Ora che le bocce si vanno fermando, e che il quadro è più chiaro, sembra sensato puntare il dito su alcuni limiti che ci paiono evidenti nell’impianto in questione. Una cosa la diciamo subito: non troviamo aberrante l’impianto di fondo della riforma, e non ci sembra sbagliato l’obiettivo di dare una chiara e codificata libertà di licenziamento agli imprenditori. I punti di critica, non sono di per sé ideologici. Sono, semmai, piuttosto di metodo, e di come funziona e funzionerà questa riforma.

Il primo, il più macroscopico, è nell’esiguità della “sanzione” monetaria per i risarcimenti che sostituiscono il reintegro nei casi di licenziamenti nei quali “non ricorrono gli estremi del licenziamento per giustificato motivo oggettivo o per giustificato motivo soggettivo o giusta causa”. Si tratta di licenziamenti avvenuti sostanzialmente in violazione del patto contrattuale, e dove prima c’era lo spauracchio dell’obbligo di reintegra sancito da un giudice oggi c’è una compensazione economica. Compensazione economica che pare davvero troppo esigua, soprattutto qualora ci si trovi di fronte a lavoratori in età non più giovane, con un’anzianità di servizio di vent’anni o più e una professionalità non più spendibile: il prezzo insomma non è giusto. In questo quadro, va sottolineato che, dopo una lunga e un po’ farsesca sulla possibilità di introdurre la possibilità di un licenziamento arbitrario facendolo pagare caro e salato, con tanto di minacce di di Sacconi e di finte doglianze di Alfano, il licenziamento arbitrario esiste, da oggi, solo che costa relativamente poco.

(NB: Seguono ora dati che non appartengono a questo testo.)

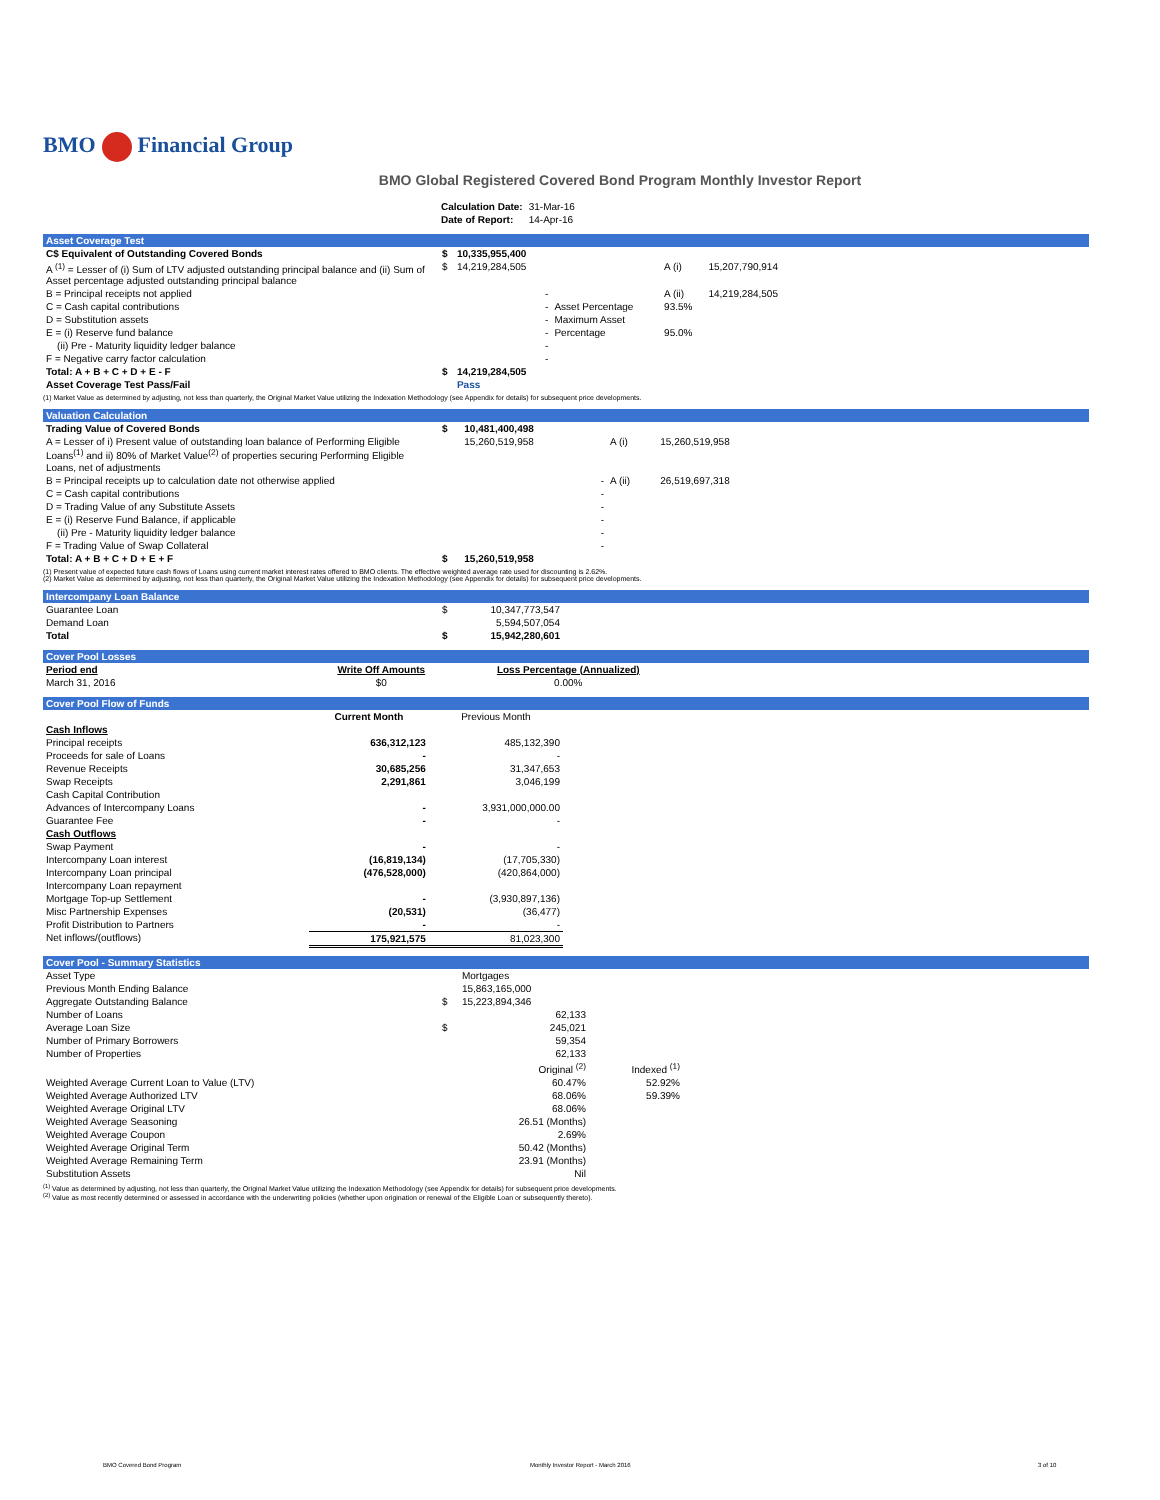BMO Financial Group
BMO Global Registered Covered Bond Program Monthly Investor Report
| Calculation Date: | 31-Mar-16 |
| Date of Report: | 14-Apr-16 |
Asset Coverage Test
| C$ Equivalent of Outstanding Covered Bonds | $ | 10,335,955,400 | | | |
| A <sup>(1)</sup> = Lesser of (i) Sum of LTV adjusted outstanding principal balance and (ii) Sum of Asset percentage adjusted outstanding principal balance | $ | 14,219,284,505 | | A (i) | 15,207,790,914 |
| B = Principal receipts not applied | | - | | A (ii) | 14,219,284,505 |
| C = Cash capital contributions | | - | Asset Percentage | 93.5% | |
| D = Substitution assets | | - | Maximum Asset | | |
| E = (i) Reserve fund balance | | - | Percentage | 95.0% | |
| (ii) Pre - Maturity liquidity ledger balance | | - | | | |
| F = Negative carry factor calculation | | - | | | |
| Total: A + B + C + D + E - F | $ | 14,219,284,505 | | | |
| Asset Coverage Test Pass/Fail | | Pass | | | |
(1) Market Value as determined by adjusting, not less than quarterly, the Original Market Value utilizing the Indexation Methodology (see Appendix for details) for subsequent price developments.
Valuation Calculation
| Trading Value of Covered Bonds | $ | 10,481,400,498 | | |
| A = Lesser of i) Present value of outstanding loan balance of Performing Eligible Loans<sup>(1)</sup> and ii) 80% of Market Value<sup>(2)</sup> of properties securing Performing Eligible Loans, net of adjustments | | 15,260,519,958 | A (i) | 15,260,519,958 |
| B = Principal receipts up to calculation date not otherwise applied | | - | A (ii) | 26,519,697,318 |
| C = Cash capital contributions | | - | | |
| D = Trading Value of any Substitute Assets | | - | | |
| E = (i) Reserve Fund Balance, if applicable | | - | | |
| (ii) Pre - Maturity liquidity ledger balance | | - | | |
| F = Trading Value of Swap Collateral | | - | | |
| Total: A + B + C + D + E + F | $ | 15,260,519,958 | | |
(1) Present value of expected future cash flows of Loans using current market interest rates offered to BMO clients. The effective weighted average rate used for discounting is 2.62%.
(2) Market Value as determined by adjusting, not less than quarterly, the Original Market Value utilizing the Indexation Methodology (see Appendix for details) for subsequent price developments.
Intercompany Loan Balance
| Guarantee Loan | $ | 10,347,773,547 |
| Demand Loan | | 5,594,507,054 |
| Total | $ | 15,942,280,601 |
Cover Pool Losses
| Period end | Write Off Amounts | Loss Percentage (Annualized) |
| --- | --- | --- |
| March 31, 2016 | $0 | 0.00% |
Cover Pool Flow of Funds
| | Current Month | Previous Month |
| --- | --- | --- |
| Cash Inflows | | |
| Principal receipts | 636,312,123 | 485,132,390 |
| Proceeds for sale of Loans | - | - |
| Revenue Receipts | 30,685,256 | 31,347,653 |
| Swap Receipts | 2,291,861 | 3,046,199 |
| Cash Capital Contribution | | |
| Advances of Intercompany Loans | - | 3,931,000,000.00 |
| Guarantee Fee | - | - |
| Cash Outflows | | |
| Swap Payment | - | - |
| Intercompany Loan interest | (16,819,134) | (17,705,330) |
| Intercompany Loan principal | (476,528,000) | (420,864,000) |
| Intercompany Loan repayment | | |
| Mortgage Top-up Settlement | - | (3,930,897,136) |
| Misc Partnership Expenses | (20,531) | (36,477) |
| Profit Distribution to Partners | - | - |
| Net inflows/(outflows) | 175,921,575 | 81,023,300 |
Cover Pool - Summary Statistics
| Asset Type | | Mortgages | |
| Previous Month Ending Balance | | 15,863,165,000 | |
| Aggregate Outstanding Balance | $ | 15,223,894,346 | |
| Number of Loans | | 62,133 | |
| Average Loan Size | $ | 245,021 | |
| Number of Primary Borrowers | | 59,354 | |
| Number of Properties | | 62,133 | |
| | | Original <sup>(2)</sup> | Indexed <sup>(1)</sup> |
| Weighted Average Current Loan to Value (LTV) | | 60.47% | 52.92% |
| Weighted Average Authorized LTV | | 68.06% | 59.39% |
| Weighted Average Original LTV | | 68.06% | |
| Weighted Average Seasoning | | 26.51 (Months) | |
| Weighted Average Coupon | | 2.69% | |
| Weighted Average Original Term | | 50.42 (Months) | |
| Weighted Average Remaining Term | | 23.91 (Months) | |
| Substitution Assets | | Nil | |
<sup>(1)</sup> Value as determined by adjusting, not less than quarterly, the Original Market Value utilizing the Indexation Methodology (see Appendix for details) for subsequent price developments.
<sup>(2)</sup> Value as most recently determined or assessed in accordance with the underwriting policies (whether upon origination or renewal of the Eligible Loan or subsequently thereto).
BMO Covered Bond Program
Monthly Investor Report - March 2016
3 of 10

Ancora, in questo quadro, colpisce il pari trattamento tra il licenziamento per giusta causa e giustificato motivo soggettivo, da un lato, e il licenziamento per giustificato motivo oggettivo dall’altro. Nel primo caso parliamo di lavoratori che hanno mancato ai propri doveri. Nel secondo parliamo di lavoratori che subiscono una crisi economica o una ristrutturazione aziendale, magari resasi necessaria per le scelte errate dell’imprenditore. E però per la legge pari sono: agli uni e gli altri, ai colpevoli e alle vittime, la legge garantisce lo stesso trattamento. Fuori dall’azienda senza un euro.

C’è poi l’annosa questione del pubblico impiego. Anche qui, la situazione si mostra fragile sia nel metodo sia nel merito. Da un lato, fa impressione che uno dei principali estensori della riforma in questione, Pietro Ichino, si affidi alle norme generali sul pubbligo impiego, per dire che la nuova disciplina si applica anche ai nuovi assunti della pubblica amministrazione, e viene prontamente (e molto debolmente, invero) contraddetto dalla ministra alla Pubblica amministrazione Marianna Madia, che ha buttato lì un paio di mezze frasi per liquidare la questione. («I pubblici dipendenti sono assunti per concorso, quindi il regime non è applicabile anche a loro»). «Trovo francamente sconcertante questo affannarsi di alcuni ministri nel negare l’applicabilità del Jobs Act al pubblico impiego», ha osservato il sottosegretario all’Economia e deputato di Scelta Civica Enrico Zanetti. A noi sembra penoso che gente che era allo stesso tavolo non abbia una posizione univoca su quello ciò che appena votato. A meno che l’ambiguità sia voluta.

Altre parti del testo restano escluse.